A new report ranks North Carolina as one of the Top 10 most dangerous states for cyclists. The report comes from an insurance industry magazine article, that used figures from the U.S. Department of Transportation calculating deaths per million for 2011. North Carolina came in 10th, with 2.59 deaths per million people.
"It's very scary," said Kerri Fontaine who was cycling Wednesday on the Blue Ridge Parkway, with her friend and cycling buddy Susan Weaver.
Weaver said she loves to ride the Parkway when it's closed to cars. But Wednesday, it was business as usual, with the Parkway open and cyclists like Weaver riding carefully along the side of the road as cars passed by.
"There is no other place to ride," said Weaver. "I wish they would put bike paths, but that's a lot of money."

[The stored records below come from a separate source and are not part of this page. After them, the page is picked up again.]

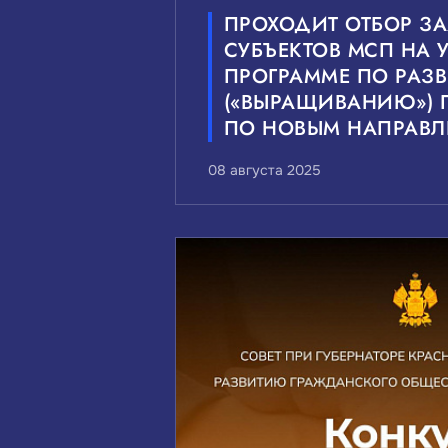
ПРОХОДИТ ОТБОР ЗА
СУБЪЕКТОВ МСП НА У
ПРОГРАММЕ ПО РАЗ
(«ВЫРАЩИВАНИЮ») 
ПО НОВЫМ НАПРАВ
08 августа 2025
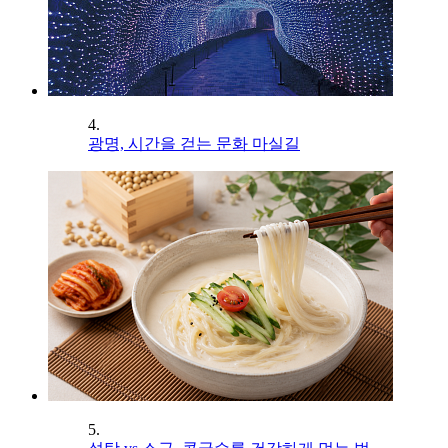
4.
광명, 시간을 걷는 문화 마실길
5.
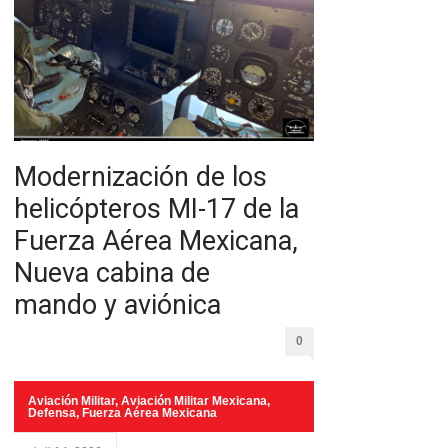
Modernización de los
helicópteros MI-17 de la
Fuerza Aérea Mexicana,
Nueva cabina de
mando y aviónica
0
Aviación Militar
,
Aviación Militar Mexicana
,
Defensa
,
Fuerza Aérea Mexicana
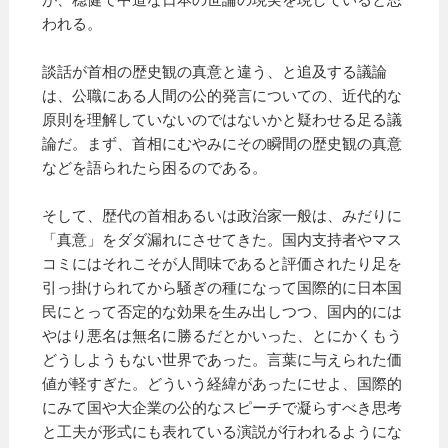
われる。
談話が首相の歴史観の真意と違う、と追及する議論
は、公職にある人間の公的発言についての、近代的な
原則を理解していないのではないかと疑わせる足る議
論だ。まず、首相にむやみにその瞬間の歴史観の真意
などを語られたら困るのである。
そして、歴代の首相あるいは政治家一般は、みだりに
「真意」をダダ漏れにさせてきた。国内支持者やマス
コミにはそれこそが人間味であると評価されたり足を
引っ掛けられてから騒ぎの種になって国際的に日本国
民にとって否定的な効果を生み出しつつ、国内的には
やはり悪名は無名に勝るだとかいった、とにかくもう
どうしようもない世界であった。言葉に与えられた価
値が軽すぎた。どういう経緯があったにせよ、国際的
にみて国や大企業の公的なスピーチで凝らすべき思考
と工夫が形式にも表れている演説が行われるようにな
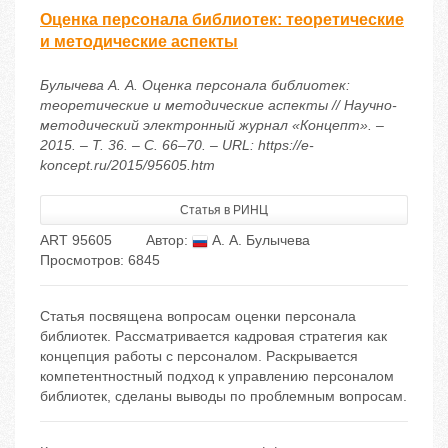
Оценка персонала библиотек: теоретические
и методические аспекты
Булычева А. А. Оценка персонала библиотек:
теоретические и методические аспекты // Научно-
методический электронный журнал «Концепт». –
2015. – Т. 36. – С. 66–70. – URL: https://e-
koncept.ru/2015/95605.htm
Статья в РИНЦ
ART 95605
Автор:
А. А. Булычева
Просмотров: 6845
Статья посвящена вопросам оценки персонала
библиотек. Рассматривается кадровая стратегия как
концепция работы с персоналом. Раскрывается
компетентностный подход к управлению персоналом
библиотек, сделаны выводы по проблемным вопросам.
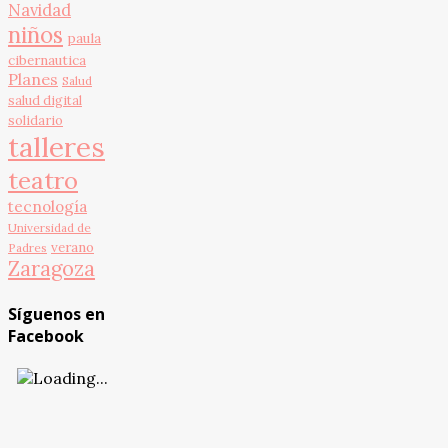
Navidad
niños
paula
cibernautica
Planes
Salud
salud digital
solidario
talleres
teatro
tecnología
Universidad de
verano
Padres
Zaragoza
Síguenos en
Facebook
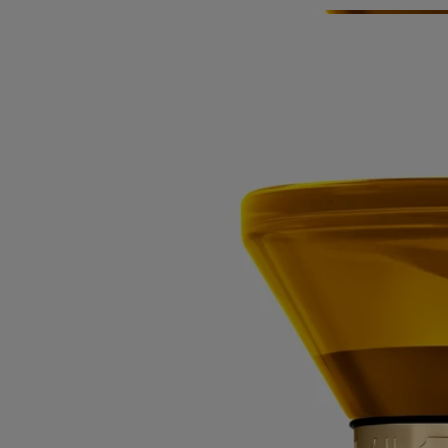
Ingredienti
Storia
Progettata per diffondere il suo profumo in modo delicato e graduale,
la clessidra è ideale per profumare piccoli ambienti per diversi mesi,
come un ufficio o una biblioteca, oppure su un comodino per
accompagnare i tuoi libri preferiti.
La clessidra è ricaricabile due volte con lo stesso profumo.Precauzioni
e uso: capovolgere la clessidra e lasciar trascorrere il suo ciclo di un'ora
senza interromperlo. Non appoggiarla direttamente su una superficie in
vetro, legno o marmo.
Istruzioni per l'uso
- Capovolgi la clessidra e lascia che svolga il ciclo di un’ora senza
interruzioni.
- Non posizionarla direttamente su superfici di vetro, legno o marmo.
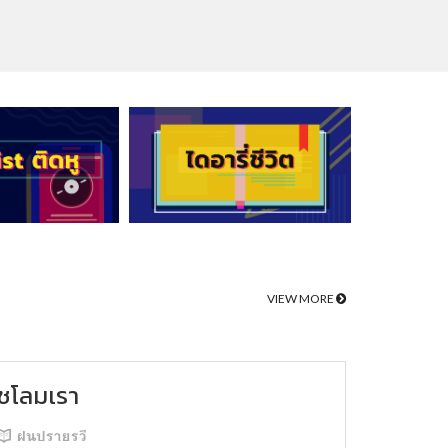
VIEW MORE
ชโลมเรา
ฝนปรายรวี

Claudia Nix has owned Liberty Bikes in Asheville, with her husband for 34 years. Nix has heard about the report. She says, "it's very threatening." But she pointed out, state legislators recently passed a new streets bill into law, which should make roads more accommodating and safer for cyclists. "It means that they have to consider bicyclists and pedestrians," said Nix, of Department of Transportation officials.
Nix pointed to basic safety measures riders can take to reduce risks on roads. Wearing bright, yellow or orange shirts, jackets, helmets and even neon arm warmers, can make a huge difference, Nix said. Bikers can also put on a small flashing light on their helmet or the back of their bike. Another point she made was urging new and even seasoned cyclists to take a safety course.
Last September octogenarian Dean Davis was riding on the side of rural State Road 28 in western North Carolina when a driver accidentally struck and killed him. Road biking has inherent dangers, but cyclists who stay alert and take precautions Nix said, without question, can reduce their risk of getting hurt.